QE “Quicksand” Puts Bernanke in a Corner, Says PIMCO’s Gross

QE “Quicksand” Puts Bernanke in a Corner, Says PIMCO’s Gross·Daily Ticker

Bill Gross, the founder and co-CIO of PIMCO, does not envy Fed Chairman Ben Bernanke. Hawkish members of the central bank are publicly suggesting an exit from the Fed’s three-year stimulus program, also known as quantitative easing.
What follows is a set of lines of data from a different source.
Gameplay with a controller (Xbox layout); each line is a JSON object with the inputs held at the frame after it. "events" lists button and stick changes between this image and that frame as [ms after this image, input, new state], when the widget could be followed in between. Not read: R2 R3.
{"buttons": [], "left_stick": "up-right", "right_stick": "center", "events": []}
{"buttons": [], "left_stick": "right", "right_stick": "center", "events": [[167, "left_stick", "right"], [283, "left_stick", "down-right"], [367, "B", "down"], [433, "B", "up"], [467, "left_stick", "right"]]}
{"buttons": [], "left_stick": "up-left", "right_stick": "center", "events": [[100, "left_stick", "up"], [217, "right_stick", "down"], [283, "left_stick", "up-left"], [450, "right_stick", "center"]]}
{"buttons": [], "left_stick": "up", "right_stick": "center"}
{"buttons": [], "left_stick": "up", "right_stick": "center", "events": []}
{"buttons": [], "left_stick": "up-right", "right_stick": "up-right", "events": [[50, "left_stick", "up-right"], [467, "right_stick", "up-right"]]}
Bernanke and Fed Vice Chair Janet Yellen are expressing more caution and have indicated that the bank’s $85 billion monthly bond-buying program will continue until the U.S. economy can stand on two legs or the national unemployment rate hits 6.5% (the rate ticked up a tenth of a percentage point to 7.6% in May).

Related: Economist: Labor Market Just Not That ‘Healthy’, Beware the Lost Generation

“It is a conundrum,” Gross tells The Daily Ticker. “He’s in a corner as are all central banks. We have sympathy.”

“Sympathy” for Bernanke does not equal support; Gross has been critical of the Fed’s QE program. He writes in his latest investment outlook:

“Our global financial system at the zero-bound is beginning to resemble a leukemia patient with New Age chemotherapy, desperately attempting to cure an economy that requires structural as opposed to monetary solutions. Their near-zero-based interest rates and QEs that have lowered carry and risk premiums have stabilized real economies, but not returned them to old normal growth rates. Perhaps, in addition to a fiscally confused Washington, [the Fed’s] policies that may be now part of the problem rather than the solution.”

Related: Fed Will Taper Later This Year, But Not For Obvious Reasons: Bill Gross

Gross has three main sticking points in his argument against QE:

  1. Low interest rates discourage investment and “capitalism as we know it doesn’t function as well,” he says.

  2. Small savers are disadvantaged and consumption is limited.

  3. Business models that operate on a spread – such as banks, insurance companies and investment management firms – “can no longer generate sufficient carry” and are forced to close branches and lay off employees as margins tighten and profitability falls.

Companies are looking at the returns available in the “real” economy – about 2.5% over a 12-month period – and are realizing that handing money to investors in the form of stock buybacks or higher dividends is a better move, Gross explains.

“Western corporations seem focused more on returning capital as opposed to investing it,” he writes. “Low ROIs fostered by central bank policies in financial markets seem to have increasingly negative influences on investment and real growth.”

The Fed’s leadership may be wary of turning off the QE spigots too soon but Bernanke has also “exacerbated” the negative consequences of monetary policy, Gross notes.

“It’s hard to get out once you get in the quicksand,” he quips.